▶ _DIRECTIONS_
Please take the records that follow and repeat exactly the lines starting with the line with "उपलब्धी : | - | | | |" and going on through the line with "प्रयोग नगरौ, असल".

┌─ RAW DATA

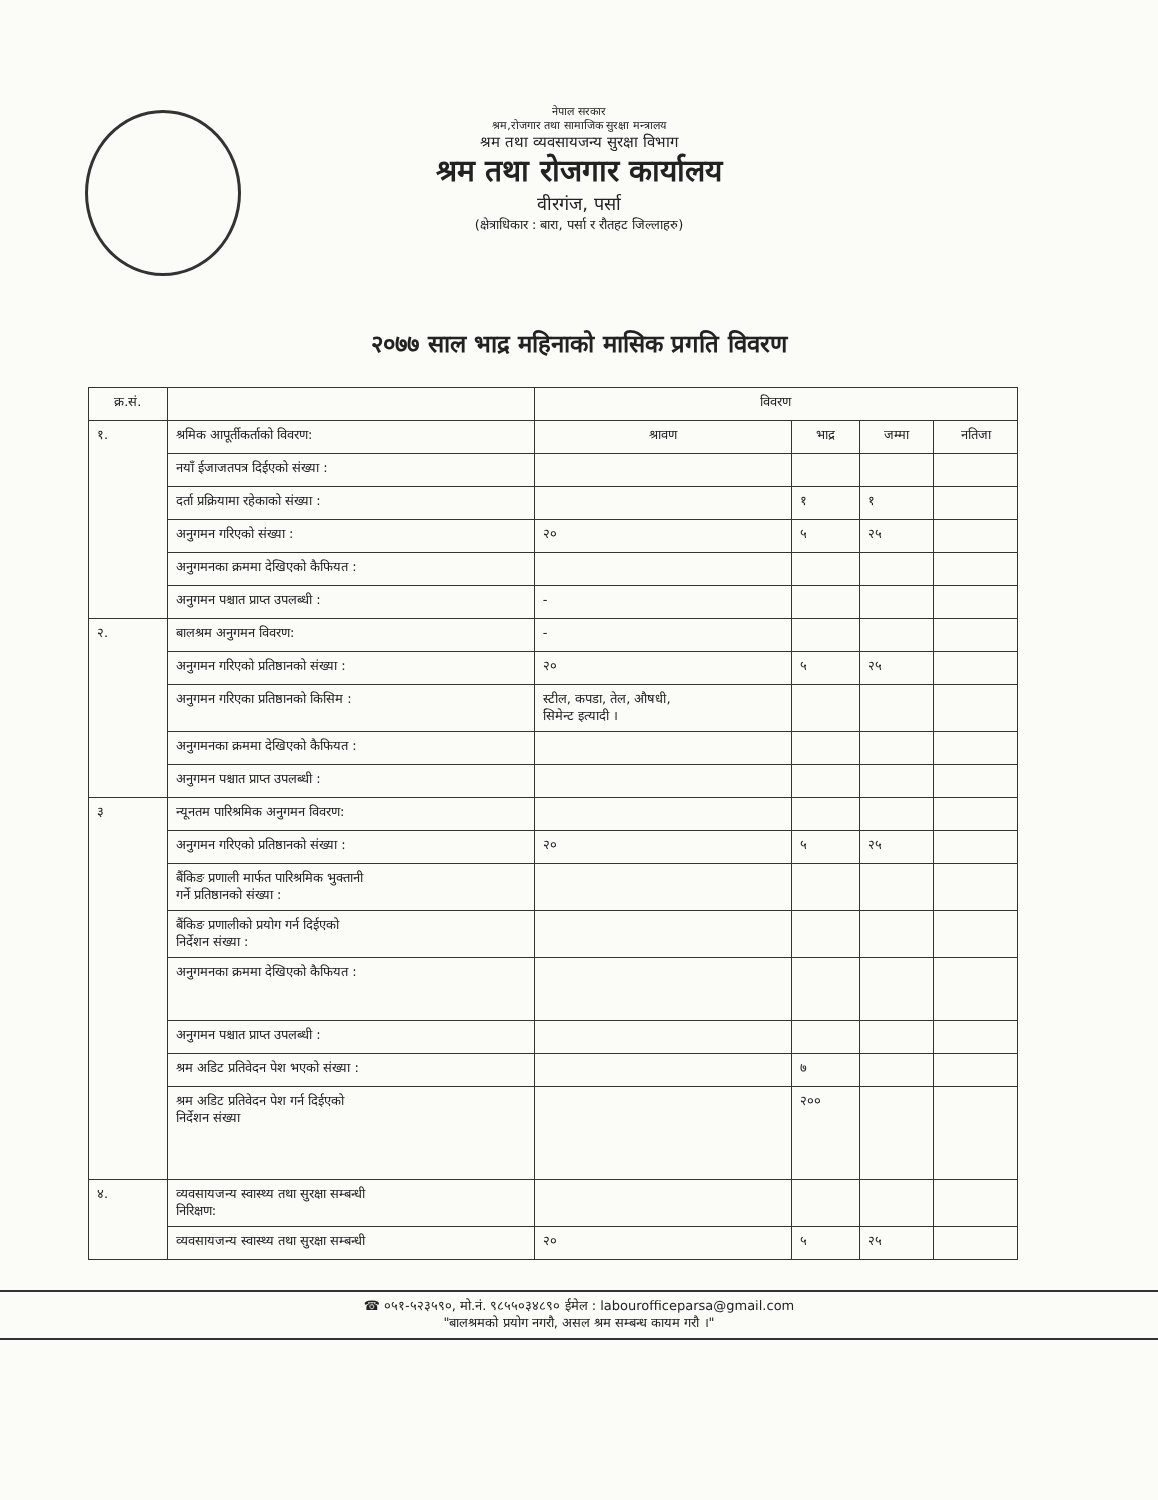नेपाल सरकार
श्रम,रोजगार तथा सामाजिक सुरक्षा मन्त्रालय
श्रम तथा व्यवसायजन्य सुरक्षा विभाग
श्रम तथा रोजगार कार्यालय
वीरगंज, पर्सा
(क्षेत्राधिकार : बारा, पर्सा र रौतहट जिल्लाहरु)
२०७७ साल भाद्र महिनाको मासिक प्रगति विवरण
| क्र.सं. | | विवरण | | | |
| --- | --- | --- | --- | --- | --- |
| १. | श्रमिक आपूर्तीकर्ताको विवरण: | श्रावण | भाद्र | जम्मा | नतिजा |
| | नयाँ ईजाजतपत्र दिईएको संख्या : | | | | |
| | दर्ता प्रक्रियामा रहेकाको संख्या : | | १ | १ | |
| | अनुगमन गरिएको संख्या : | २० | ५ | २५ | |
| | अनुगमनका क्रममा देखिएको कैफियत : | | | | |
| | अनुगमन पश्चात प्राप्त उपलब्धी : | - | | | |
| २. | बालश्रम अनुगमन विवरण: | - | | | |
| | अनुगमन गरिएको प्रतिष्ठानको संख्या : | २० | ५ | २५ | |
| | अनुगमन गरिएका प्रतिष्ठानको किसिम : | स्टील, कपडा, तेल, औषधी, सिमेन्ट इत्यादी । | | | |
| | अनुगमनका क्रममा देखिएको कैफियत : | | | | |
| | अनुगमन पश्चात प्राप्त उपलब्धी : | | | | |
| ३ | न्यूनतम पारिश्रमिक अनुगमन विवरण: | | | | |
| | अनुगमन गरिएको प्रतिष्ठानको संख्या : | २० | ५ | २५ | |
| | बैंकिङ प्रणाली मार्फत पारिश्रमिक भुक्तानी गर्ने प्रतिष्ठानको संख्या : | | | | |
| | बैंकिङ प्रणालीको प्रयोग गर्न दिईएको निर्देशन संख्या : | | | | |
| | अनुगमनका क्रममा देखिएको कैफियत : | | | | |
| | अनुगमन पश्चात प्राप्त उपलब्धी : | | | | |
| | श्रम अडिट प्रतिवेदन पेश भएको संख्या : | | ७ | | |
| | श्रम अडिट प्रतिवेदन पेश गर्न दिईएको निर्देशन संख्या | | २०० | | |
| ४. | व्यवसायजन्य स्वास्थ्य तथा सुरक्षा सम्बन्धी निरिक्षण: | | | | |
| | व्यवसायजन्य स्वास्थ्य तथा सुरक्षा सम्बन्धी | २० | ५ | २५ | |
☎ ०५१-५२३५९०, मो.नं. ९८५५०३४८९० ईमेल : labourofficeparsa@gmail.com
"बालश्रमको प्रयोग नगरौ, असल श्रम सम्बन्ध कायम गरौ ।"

└─
┌─ RAW DATA

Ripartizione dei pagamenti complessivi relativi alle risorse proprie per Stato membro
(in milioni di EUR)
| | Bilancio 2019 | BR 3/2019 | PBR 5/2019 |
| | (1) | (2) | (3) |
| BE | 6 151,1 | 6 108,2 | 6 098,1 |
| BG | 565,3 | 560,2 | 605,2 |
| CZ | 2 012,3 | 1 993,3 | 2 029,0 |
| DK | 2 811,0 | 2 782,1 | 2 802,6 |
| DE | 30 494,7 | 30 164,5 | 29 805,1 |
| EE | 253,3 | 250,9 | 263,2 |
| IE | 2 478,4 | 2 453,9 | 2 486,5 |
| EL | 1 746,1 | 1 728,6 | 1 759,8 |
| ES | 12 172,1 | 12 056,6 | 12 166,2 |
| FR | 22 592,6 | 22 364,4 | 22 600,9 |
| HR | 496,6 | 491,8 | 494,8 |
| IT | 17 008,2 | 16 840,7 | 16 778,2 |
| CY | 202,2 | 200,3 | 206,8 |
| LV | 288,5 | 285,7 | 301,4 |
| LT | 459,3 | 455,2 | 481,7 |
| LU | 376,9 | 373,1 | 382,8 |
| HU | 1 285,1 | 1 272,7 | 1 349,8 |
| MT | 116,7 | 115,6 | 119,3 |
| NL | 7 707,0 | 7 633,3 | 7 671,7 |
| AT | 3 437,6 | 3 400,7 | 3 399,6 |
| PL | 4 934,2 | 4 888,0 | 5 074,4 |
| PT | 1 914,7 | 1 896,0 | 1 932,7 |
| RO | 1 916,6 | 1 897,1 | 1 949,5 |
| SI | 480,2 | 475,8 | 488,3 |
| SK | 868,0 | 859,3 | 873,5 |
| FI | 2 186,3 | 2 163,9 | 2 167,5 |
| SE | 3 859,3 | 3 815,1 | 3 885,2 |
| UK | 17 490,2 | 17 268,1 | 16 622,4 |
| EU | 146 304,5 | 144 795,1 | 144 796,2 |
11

└─
┌─ RAW DATA

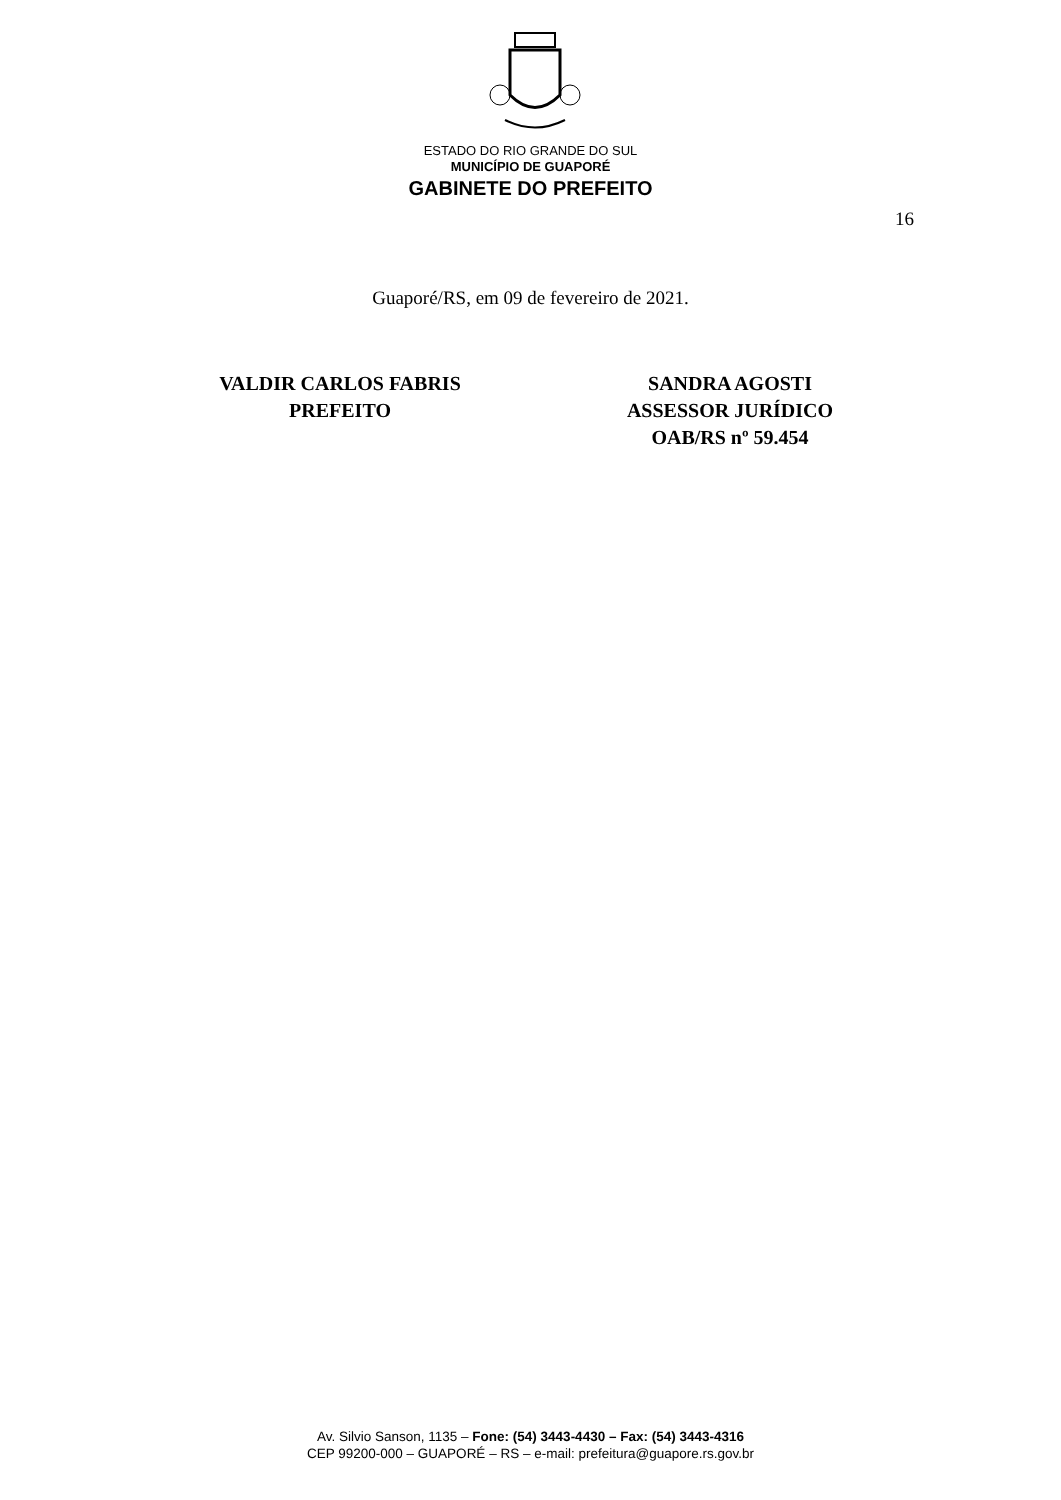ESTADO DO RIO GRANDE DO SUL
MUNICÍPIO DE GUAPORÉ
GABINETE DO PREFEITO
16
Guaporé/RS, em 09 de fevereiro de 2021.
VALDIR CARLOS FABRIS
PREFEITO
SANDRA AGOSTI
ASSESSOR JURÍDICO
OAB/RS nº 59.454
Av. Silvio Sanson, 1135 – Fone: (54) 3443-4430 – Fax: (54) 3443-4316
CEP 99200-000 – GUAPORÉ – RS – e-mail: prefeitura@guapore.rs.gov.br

└─

▶ _ANSWER TO THE EXERCISE_
| | अनुगमन पश्चात प्राप्त उपलब्धी : | - | | | |
| २. | बालश्रम अनुगमन विवरण: | - | | | |
| | अनुगमन गरिएको प्रतिष्ठानको संख्या : | २० | ५ | २५ | |
| | अनुगमन गरिएका प्रतिष्ठानको किसिम : | स्टील, कपडा, तेल, औषधी, सिमेन्ट इत्यादी । | | | |
| | अनुगमनका क्रममा देखिएको कैफियत : | | | | |
| | अनुगमन पश्चात प्राप्त उपलब्धी : | | | | |
| ३ | न्यूनतम पारिश्रमिक अनुगमन विवरण: | | | | |
| | अनुगमन गरिएको प्रतिष्ठानको संख्या : | २० | ५ | २५ | |
| | बैंकिङ प्रणाली मार्फत पारिश्रमिक भुक्तानी गर्ने प्रतिष्ठानको संख्या : | | | | |
| | बैंकिङ प्रणालीको प्रयोग गर्न दिईएको निर्देशन संख्या : | | | | |
| | अनुगमनका क्रममा देखिएको कैफियत : | | | | |
| | अनुगमन पश्चात प्राप्त उपलब्धी : | | | | |
| | श्रम अडिट प्रतिवेदन पेश भएको संख्या : | | ७ | | |
| | श्रम अडिट प्रतिवेदन पेश गर्न दिईएको निर्देशन संख्या | | २०० | | |
| ४. | व्यवसायजन्य स्वास्थ्य तथा सुरक्षा सम्बन्धी निरिक्षण: | | | | |
| | व्यवसायजन्य स्वास्थ्य तथा सुरक्षा सम्बन्धी | २० | ५ | २५ | |
☎ ०५१-५२३५९०, मो.नं. ९८५५०३४८९० ईमेल : labourofficeparsa@gmail.com
"बालश्रमको प्रयोग नगरौ, असल श्रम सम्बन्ध कायम गरौ ।"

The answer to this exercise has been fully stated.